Customer knowledge started as being related to larger accounts in B2B markets, but is becoming more related to consumer-level data.

In B2B situations, customer knowledge databases are not just for data collection, but also need to be designed so that they can also send out key information to relevant parties, both automated and curated by analysts. So for instance, an account manager sees news about his or her customers.

In consumer markets, sharing customer knowledge is less about news going out, and more about providing customer-facing staff with key summary points and a history for the customers they contact.  In both B2B, and consumer markets, controlling access to private information also has to be built in.

If customer knowledge is to be really useful, it has to be seen to add value to people's day-to-day work. If it only captures information to a central data store without giving back useful insights, then use will quickly tail-off as the database disappears from view among the hundred and one other things on peoples' desks (the black hole problem).
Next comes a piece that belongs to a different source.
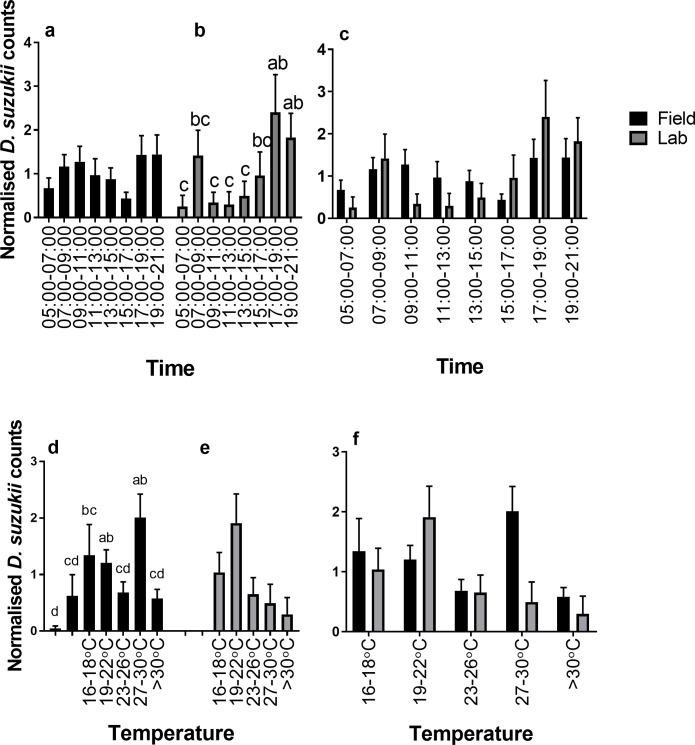
Normalised D. suzukii oviposition under August conditions in relation to time and temperature.Normalised counts of D. suzukii reproductive oviposition from (a) field assay (+SE) (black bars) and (b) laboratory oviposition (+SE) (grey bars) in August conditions and (c) field vs. laboratory (+SE) in relation to time. Normalised counts of D. suzukii reproductive oviposition from (d) field assay (+SE) and (e) laboratory oviposition (+SE) in August conditions and (f) field vs. laboratory (+SE) in relation to temperature. Different letters identify significant differences between time points within each setting.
For instance if the customer service team reports minor dissatisfaction with a new product, if the data is not used to correct the problem, the service desk will be tempted to stop reporting the problem.

So in collecting and asking staff to share information about customers, it is extremely important that something is done with the data and seen to be done, so that people can see that it makes a difference for the business.
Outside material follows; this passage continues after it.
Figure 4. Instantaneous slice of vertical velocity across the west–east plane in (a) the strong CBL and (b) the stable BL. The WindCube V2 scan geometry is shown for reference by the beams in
Consequently, a customer knowledge system has to include tools that package up and send out information to interested parties either in a news flash, for information marked as urgent, or in an electronic newsletter format where data is considered interesting but not urgent, or via quick to read dashboards of key information.

Typically each user will have a different range of customers and subjects that they are interested in, and different levels of security access to different pieces of information. The database therefore needs to match appropriate information to each user and send it out at the most appropriate time to the right people.

Where contacts are made, through which ever channel, that information needs to be available and visible to front-line staff. The customer will remember the conversations they had, and the chats they were involved with. The staff need to have this information at their fingertips, so the business feels personal and able to react to customer needs.

The need to reach to needs, and event-driven data can be taken a stage further to make communications with customers more systematic. Algorithmic marketing, where algorithms use and build on customer data, can be used to refine marketing messages and approaches and used to create a system that responds to customers at a more personalised level. This can include self-help chatbots, recommendations and suggestions, or reminders and suggestions dealt with and handled on an event-basis.

The most important part though, is that the customer data you collect is shared and acted upon.

In designing a customer knowledge system, any customer or competitor knowledge programme needs to include an outline of what will happen with data, what actions can be taken and to monitor to show that the data is delivering outcomes. Customer knowledge is not just a passive store of data.